====== Excerpt to read
My Apache proxy file 000-default.conf
<VirtualHost *:80>
ServerName aaaaa.com
RewriteEngine On
RewriteCond %{HTTPS} !=on
RewriteRule ^/?(.*) https://%{SERVER_NAME}/ [R,L]
</VirtualHost>
<VirtualHost *:443>
ProxyPreserveHost On
ProxyPass "/" "http://localhost:5000/"
ProxyPassReverse "/" "http://localhost:5000/"
ErrorLog /var/log/httpd/aaaaa-error.log
CustomLog /var/log/httpd/aaaaa-access.log common
SSLEngine on
SSLProtocol all -SSLv2
SSLCipherSuite ALL:!ADH:!EXPORT:!SSLv2:!RC4+RSA:+HIGH:+MEDIUM:!LOW:!RC4
SSLCertificateFile /etc/ssl/certs/apache-selfsigned.crt
SSLCertificateKeyFile /etc/ssl/private/apache-selfsigned.key
</VirtualHost>
The code in Startup.cs
services.ConfigureApplicationCookie(options =>
{
options.LoginPath = new PathString("/Account/Login");
options.AccessDeniedPath = new PathString(/Account/AccessDenied);
options.Events.OnRedirectToLogin = context =>
{
LogManager.GetLogger(this.GetType()).Info("OnRedirectToLogin->RedirectUri: " + context.RedirectUri);
#if DEBUG
context.Response.Redirect(context.RedirectUri);
#else
string strURL = context.RedirectUri.ToLower();
if (strURL.StartsWith("http://"))
============
====== Information given
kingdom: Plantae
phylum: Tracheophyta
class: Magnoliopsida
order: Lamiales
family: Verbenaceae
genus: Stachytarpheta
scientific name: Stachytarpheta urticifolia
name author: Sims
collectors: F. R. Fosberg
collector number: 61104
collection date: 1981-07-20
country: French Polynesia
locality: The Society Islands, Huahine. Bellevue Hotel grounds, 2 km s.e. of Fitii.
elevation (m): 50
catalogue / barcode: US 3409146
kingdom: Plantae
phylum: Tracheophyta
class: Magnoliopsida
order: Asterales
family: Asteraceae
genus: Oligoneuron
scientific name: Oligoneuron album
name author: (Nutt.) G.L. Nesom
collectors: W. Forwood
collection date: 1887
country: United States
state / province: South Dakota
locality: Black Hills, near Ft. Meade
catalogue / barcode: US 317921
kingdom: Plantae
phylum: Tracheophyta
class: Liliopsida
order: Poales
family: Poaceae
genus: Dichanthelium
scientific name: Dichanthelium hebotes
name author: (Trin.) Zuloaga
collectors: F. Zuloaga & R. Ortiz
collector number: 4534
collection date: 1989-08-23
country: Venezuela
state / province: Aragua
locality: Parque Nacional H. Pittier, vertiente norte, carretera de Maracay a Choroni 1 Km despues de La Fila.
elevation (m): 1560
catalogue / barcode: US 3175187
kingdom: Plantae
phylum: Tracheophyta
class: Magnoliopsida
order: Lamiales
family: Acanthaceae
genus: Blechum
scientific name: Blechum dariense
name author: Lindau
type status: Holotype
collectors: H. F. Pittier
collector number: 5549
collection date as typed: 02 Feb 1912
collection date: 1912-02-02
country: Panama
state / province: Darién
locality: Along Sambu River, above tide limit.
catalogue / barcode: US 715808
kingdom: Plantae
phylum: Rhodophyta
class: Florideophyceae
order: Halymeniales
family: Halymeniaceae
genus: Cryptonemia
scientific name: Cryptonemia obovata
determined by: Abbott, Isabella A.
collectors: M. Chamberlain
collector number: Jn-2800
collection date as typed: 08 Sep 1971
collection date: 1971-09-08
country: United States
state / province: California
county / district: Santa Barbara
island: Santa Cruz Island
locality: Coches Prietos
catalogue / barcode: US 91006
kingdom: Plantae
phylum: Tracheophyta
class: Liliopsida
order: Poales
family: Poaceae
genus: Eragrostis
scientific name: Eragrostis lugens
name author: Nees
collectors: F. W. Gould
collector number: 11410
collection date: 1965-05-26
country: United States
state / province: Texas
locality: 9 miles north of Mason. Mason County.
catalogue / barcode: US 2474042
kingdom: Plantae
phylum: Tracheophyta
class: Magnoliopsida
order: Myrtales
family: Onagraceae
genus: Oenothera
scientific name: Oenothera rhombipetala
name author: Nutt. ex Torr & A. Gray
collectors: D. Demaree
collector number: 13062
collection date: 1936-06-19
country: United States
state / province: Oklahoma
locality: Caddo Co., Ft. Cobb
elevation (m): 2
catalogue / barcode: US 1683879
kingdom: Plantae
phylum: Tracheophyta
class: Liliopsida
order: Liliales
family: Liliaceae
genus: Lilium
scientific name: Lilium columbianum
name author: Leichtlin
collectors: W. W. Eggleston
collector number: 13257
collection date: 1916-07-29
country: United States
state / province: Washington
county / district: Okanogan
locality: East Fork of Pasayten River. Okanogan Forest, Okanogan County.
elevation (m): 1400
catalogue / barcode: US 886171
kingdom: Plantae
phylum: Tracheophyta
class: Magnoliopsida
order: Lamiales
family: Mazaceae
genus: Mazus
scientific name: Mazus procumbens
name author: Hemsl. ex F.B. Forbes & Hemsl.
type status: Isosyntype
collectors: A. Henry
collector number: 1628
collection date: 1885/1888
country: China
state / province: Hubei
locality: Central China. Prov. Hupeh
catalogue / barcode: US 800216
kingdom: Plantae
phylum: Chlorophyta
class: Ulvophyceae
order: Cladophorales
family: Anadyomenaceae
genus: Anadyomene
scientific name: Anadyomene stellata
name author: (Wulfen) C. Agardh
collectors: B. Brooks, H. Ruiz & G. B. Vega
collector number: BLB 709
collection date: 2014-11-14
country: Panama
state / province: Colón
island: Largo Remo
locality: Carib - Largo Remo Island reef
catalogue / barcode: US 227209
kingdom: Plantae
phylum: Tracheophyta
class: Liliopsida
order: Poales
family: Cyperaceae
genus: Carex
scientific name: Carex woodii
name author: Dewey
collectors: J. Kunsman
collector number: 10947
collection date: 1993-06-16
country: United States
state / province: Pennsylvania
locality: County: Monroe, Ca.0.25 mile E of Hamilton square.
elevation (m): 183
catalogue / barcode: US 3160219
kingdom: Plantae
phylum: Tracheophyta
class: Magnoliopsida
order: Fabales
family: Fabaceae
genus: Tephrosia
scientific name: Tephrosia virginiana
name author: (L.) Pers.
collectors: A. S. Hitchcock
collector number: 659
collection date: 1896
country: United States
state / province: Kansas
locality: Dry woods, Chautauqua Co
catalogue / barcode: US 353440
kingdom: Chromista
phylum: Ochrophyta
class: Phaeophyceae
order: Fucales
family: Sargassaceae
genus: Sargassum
============
● Requirement
Summarize the Apache and Startup.cs excerpt in two sentences.

● Answer below
The Apache proxy file 000-default.conf redirects port 80 traffic to HTTPS, and on port 443 it proxies "/" to http://localhost:5000/ with SSL turned on using the apache-selfsigned certificate and key files. The Startup.cs code sets the application cookie's login path to /Account/Login and adds an OnRedirectToLogin handler that logs the redirect URI and, in DEBUG builds, redirects the response to it.